▸ **What is needed**: Starting at the top of the data and ending with the line that holds "image of human", transcribe each line exactly; include both ends.

=== Available data ===

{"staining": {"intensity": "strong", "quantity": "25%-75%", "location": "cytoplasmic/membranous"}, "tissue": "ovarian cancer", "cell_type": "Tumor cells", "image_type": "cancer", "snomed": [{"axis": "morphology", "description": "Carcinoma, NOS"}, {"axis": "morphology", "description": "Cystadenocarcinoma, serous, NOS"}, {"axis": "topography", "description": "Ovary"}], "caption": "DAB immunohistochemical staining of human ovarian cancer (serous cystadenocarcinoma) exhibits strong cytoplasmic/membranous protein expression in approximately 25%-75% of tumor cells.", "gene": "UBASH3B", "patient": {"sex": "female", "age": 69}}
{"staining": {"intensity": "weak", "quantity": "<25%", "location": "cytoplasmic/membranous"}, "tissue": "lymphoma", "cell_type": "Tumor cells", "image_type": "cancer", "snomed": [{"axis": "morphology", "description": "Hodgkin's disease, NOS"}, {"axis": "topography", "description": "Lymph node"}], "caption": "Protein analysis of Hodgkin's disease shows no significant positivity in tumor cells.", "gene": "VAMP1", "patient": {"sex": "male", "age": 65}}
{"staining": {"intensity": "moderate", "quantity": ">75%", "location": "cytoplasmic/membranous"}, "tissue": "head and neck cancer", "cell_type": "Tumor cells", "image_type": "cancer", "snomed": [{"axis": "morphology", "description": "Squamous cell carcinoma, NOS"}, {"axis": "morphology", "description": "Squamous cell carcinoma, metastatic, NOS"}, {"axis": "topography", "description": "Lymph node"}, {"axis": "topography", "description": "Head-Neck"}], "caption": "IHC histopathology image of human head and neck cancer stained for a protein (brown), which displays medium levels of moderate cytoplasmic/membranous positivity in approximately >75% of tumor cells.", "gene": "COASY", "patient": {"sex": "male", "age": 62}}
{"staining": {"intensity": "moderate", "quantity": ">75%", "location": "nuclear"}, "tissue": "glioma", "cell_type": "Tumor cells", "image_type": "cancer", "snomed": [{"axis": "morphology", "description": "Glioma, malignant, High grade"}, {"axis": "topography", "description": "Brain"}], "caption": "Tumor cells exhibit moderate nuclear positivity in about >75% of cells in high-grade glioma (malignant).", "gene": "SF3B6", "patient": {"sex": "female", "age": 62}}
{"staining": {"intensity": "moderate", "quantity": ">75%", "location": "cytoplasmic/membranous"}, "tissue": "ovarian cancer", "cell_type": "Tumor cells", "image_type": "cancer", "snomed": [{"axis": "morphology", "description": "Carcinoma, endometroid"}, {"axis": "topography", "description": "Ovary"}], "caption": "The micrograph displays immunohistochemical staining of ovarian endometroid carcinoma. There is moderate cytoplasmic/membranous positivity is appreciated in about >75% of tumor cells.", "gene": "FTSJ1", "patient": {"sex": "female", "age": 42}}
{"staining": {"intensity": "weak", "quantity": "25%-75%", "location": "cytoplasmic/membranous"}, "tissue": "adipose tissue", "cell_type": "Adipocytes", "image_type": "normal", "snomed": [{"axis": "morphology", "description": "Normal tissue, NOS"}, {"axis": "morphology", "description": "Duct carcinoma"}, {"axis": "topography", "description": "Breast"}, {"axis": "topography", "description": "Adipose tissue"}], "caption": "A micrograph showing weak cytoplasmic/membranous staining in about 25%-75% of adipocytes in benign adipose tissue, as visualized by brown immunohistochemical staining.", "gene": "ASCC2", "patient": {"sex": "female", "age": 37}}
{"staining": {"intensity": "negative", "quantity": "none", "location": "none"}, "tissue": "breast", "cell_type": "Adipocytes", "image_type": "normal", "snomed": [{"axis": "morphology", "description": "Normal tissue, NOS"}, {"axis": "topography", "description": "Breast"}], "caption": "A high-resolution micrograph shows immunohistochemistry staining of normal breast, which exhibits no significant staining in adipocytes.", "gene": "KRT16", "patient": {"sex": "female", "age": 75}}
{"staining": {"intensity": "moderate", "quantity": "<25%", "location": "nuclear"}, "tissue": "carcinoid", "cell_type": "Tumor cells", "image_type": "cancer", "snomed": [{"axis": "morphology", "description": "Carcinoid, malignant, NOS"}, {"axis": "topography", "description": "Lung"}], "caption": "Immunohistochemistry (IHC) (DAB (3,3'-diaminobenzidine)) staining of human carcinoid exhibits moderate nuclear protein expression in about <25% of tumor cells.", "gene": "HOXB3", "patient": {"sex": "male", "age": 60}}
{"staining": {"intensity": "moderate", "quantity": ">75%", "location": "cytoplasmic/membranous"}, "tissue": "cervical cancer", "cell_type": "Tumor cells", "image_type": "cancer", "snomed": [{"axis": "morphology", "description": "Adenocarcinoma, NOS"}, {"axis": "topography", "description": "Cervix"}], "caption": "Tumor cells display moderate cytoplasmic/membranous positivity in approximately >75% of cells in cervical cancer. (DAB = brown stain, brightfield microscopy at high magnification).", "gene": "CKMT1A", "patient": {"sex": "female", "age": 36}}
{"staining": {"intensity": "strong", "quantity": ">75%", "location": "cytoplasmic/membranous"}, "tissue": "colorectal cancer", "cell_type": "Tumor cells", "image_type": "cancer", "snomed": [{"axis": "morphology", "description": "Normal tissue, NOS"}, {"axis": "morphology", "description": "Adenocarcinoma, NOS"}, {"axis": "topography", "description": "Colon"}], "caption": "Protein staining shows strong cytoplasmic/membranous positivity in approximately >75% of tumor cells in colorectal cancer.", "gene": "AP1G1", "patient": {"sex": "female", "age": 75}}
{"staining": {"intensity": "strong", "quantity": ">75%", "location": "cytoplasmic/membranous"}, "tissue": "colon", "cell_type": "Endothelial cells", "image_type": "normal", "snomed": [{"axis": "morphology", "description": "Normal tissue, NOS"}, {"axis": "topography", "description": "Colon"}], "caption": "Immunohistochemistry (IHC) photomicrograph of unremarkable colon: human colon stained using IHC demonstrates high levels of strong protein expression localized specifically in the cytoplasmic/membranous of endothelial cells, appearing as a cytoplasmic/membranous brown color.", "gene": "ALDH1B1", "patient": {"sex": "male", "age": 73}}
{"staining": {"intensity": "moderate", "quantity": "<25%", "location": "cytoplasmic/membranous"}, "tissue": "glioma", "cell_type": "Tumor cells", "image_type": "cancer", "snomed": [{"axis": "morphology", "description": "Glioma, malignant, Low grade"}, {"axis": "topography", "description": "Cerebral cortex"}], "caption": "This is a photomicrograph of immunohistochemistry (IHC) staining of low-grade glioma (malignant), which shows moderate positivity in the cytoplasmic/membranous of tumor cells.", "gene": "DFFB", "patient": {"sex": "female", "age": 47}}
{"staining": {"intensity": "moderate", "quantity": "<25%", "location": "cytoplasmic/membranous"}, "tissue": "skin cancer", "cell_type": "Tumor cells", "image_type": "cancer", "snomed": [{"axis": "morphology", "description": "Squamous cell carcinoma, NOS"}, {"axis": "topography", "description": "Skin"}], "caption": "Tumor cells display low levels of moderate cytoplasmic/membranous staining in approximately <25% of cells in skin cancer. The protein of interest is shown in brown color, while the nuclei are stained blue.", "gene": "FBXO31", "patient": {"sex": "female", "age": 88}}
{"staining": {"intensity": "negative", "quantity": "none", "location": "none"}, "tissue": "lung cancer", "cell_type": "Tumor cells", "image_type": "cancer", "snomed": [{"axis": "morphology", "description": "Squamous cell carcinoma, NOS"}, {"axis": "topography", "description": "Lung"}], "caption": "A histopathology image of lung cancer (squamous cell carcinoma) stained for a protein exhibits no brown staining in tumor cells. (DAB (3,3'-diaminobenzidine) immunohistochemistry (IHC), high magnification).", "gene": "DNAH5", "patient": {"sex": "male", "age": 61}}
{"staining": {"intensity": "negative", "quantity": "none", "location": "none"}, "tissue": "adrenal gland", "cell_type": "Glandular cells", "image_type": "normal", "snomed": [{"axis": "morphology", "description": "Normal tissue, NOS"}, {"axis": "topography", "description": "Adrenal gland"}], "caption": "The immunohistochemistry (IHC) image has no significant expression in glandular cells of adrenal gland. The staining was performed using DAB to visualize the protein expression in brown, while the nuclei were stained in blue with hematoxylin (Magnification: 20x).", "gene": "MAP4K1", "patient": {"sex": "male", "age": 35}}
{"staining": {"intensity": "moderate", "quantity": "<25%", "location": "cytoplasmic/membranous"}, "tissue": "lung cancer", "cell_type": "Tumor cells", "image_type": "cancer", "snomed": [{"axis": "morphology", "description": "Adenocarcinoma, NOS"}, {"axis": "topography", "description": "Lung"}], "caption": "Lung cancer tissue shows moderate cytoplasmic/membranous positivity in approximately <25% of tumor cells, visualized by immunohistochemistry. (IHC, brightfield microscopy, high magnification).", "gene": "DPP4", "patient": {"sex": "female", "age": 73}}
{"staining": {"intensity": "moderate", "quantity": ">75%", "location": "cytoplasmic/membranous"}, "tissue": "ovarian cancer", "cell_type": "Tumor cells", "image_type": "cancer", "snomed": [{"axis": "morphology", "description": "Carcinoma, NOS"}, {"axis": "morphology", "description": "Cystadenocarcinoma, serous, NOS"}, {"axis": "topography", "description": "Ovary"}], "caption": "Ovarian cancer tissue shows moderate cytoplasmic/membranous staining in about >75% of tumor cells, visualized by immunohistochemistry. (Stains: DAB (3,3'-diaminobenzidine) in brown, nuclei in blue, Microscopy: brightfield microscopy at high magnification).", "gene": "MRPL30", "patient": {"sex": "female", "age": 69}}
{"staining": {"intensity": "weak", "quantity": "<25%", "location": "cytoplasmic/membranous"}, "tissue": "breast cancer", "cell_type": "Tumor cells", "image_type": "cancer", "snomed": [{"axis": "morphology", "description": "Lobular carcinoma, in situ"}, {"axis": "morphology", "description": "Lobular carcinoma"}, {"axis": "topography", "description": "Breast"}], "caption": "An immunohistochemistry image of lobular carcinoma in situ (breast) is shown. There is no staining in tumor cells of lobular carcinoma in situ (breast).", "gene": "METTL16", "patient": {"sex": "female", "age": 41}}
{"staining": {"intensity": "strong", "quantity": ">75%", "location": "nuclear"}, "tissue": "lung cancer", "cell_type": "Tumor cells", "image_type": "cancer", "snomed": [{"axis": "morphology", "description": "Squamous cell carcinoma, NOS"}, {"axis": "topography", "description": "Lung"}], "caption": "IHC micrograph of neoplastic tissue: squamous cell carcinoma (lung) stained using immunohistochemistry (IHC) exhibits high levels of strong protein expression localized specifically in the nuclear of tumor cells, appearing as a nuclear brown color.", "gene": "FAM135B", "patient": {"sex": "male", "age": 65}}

===

▸ **Exercise solution**:
{"staining": {"intensity": "strong", "quantity": "25%-75%", "location": "cytoplasmic/membranous"}, "tissue": "ovarian cancer", "cell_type": "Tumor cells", "image_type": "cancer", "snomed": [{"axis": "morphology", "description": "Carcinoma, NOS"}, {"axis": "morphology", "description": "Cystadenocarcinoma, serous, NOS"}, {"axis": "topography", "description": "Ovary"}], "caption": "DAB immunohistochemical staining of human ovarian cancer (serous cystadenocarcinoma) exhibits strong cytoplasmic/membranous protein expression in approximately 25%-75% of tumor cells.", "gene": "UBASH3B", "patient": {"sex": "female", "age": 69}}
{"staining": {"intensity": "weak", "quantity": "<25%", "location": "cytoplasmic/membranous"}, "tissue": "lymphoma", "cell_type": "Tumor cells", "image_type": "cancer", "snomed": [{"axis": "morphology", "description": "Hodgkin's disease, NOS"}, {"axis": "topography", "description": "Lymph node"}], "caption": "Protein analysis of Hodgkin's disease shows no significant positivity in tumor cells.", "gene": "VAMP1", "patient": {"sex": "male", "age": 65}}
{"staining": {"intensity": "moderate", "quantity": ">75%", "location": "cytoplasmic/membranous"}, "tissue": "head and neck cancer", "cell_type": "Tumor cells", "image_type": "cancer", "snomed": [{"axis": "morphology", "description": "Squamous cell carcinoma, NOS"}, {"axis": "morphology", "description": "Squamous cell carcinoma, metastatic, NOS"}, {"axis": "topography", "description": "Lymph node"}, {"axis": "topography", "description": "Head-Neck"}], "caption": "IHC histopathology image of human head and neck cancer stained for a protein (brown), which displays medium levels of moderate cytoplasmic/membranous positivity in approximately >75% of tumor cells.", "gene": "COASY", "patient": {"sex": "male", "age": 62}}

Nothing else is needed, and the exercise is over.